— WHAT TO PRODUCE —
Go through the records and filter out every line lacking the word "Visualização"; copy the lines that remain.

[Dataset entries]
★ ★ ★

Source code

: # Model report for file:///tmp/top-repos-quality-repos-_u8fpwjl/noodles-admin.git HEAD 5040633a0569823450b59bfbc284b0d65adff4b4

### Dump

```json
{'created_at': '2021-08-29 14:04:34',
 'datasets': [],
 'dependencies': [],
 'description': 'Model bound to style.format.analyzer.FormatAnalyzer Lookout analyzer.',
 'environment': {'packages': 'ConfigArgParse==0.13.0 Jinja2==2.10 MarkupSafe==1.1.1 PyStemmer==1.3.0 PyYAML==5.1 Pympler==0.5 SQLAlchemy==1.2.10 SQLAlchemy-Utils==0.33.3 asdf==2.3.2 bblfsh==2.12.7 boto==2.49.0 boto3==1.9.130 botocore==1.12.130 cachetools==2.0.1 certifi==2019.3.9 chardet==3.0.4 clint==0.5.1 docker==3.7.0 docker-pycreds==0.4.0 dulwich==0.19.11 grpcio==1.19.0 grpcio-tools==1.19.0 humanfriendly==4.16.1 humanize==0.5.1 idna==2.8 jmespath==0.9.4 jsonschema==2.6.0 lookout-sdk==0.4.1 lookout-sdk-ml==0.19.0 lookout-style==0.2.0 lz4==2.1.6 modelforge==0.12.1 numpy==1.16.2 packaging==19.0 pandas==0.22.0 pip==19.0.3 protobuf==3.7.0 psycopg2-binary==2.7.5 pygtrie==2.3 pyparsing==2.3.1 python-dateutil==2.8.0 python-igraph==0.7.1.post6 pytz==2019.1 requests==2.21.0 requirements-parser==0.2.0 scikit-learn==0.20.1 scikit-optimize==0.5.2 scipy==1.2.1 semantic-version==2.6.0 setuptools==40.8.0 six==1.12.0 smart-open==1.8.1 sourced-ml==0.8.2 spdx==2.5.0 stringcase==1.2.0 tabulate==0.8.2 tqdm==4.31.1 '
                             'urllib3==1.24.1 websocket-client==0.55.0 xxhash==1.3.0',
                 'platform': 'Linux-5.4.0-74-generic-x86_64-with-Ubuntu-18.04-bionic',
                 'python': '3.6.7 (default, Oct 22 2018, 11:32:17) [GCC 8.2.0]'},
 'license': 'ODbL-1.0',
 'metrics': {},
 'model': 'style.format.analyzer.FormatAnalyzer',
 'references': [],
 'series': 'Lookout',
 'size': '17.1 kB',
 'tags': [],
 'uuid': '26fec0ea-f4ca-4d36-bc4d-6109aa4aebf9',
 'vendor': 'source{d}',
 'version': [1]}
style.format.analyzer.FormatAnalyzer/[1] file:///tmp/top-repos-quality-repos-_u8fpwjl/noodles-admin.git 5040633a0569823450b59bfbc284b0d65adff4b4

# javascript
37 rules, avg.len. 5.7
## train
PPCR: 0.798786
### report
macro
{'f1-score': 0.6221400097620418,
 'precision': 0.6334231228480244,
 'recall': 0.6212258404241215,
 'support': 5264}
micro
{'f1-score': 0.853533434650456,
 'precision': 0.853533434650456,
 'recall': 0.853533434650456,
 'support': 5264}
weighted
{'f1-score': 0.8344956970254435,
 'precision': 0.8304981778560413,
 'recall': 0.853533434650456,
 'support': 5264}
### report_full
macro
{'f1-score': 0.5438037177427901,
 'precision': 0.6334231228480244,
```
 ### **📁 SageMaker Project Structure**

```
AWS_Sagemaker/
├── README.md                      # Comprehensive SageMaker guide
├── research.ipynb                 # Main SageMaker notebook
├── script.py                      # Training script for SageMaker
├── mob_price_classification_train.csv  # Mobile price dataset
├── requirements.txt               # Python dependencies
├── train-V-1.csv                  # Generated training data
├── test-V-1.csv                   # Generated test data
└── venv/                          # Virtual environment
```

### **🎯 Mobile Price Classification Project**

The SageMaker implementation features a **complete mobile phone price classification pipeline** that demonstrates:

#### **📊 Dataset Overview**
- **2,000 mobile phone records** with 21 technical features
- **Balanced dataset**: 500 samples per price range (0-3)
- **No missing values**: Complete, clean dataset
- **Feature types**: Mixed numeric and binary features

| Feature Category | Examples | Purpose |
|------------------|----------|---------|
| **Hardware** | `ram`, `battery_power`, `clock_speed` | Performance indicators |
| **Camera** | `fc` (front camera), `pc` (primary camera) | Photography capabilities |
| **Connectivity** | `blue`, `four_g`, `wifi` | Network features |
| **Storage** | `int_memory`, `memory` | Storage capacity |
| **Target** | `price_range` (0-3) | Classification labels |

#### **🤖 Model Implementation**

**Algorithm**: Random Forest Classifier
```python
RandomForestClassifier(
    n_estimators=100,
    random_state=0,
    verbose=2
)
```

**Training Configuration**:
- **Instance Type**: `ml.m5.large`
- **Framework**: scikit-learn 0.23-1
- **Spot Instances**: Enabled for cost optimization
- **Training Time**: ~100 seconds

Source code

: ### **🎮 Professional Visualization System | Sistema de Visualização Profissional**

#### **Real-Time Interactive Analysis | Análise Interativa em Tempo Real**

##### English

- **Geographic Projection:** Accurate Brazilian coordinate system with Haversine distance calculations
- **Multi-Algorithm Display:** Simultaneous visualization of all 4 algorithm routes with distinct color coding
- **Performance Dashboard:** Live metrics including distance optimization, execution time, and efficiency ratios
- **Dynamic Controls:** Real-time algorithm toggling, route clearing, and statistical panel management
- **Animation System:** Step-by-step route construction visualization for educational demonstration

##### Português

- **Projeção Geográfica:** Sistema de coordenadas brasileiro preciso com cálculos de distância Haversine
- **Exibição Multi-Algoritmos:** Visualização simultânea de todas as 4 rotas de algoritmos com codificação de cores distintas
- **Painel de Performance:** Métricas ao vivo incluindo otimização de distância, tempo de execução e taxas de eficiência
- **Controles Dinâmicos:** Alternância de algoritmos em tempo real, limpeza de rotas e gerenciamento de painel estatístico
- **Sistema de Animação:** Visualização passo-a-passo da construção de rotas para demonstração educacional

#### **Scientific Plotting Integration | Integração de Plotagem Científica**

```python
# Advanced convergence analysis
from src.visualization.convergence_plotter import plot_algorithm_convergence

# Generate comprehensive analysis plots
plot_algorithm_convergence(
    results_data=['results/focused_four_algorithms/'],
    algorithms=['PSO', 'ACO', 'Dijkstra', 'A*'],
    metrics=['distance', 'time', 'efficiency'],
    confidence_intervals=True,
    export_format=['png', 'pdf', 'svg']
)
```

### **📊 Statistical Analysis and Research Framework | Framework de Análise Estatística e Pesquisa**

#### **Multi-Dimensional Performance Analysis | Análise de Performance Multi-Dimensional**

★ ★ ★

— SOLUTION —
: ### **🎮 Professional Visualization System | Sistema de Visualização Profissional**
- **Exibição Multi-Algoritmos:** Visualização simultânea de todas as 4 rotas de algoritmos com codificação de cores distintas
- **Sistema de Animação:** Visualização passo-a-passo da construção de rotas para demonstração educacional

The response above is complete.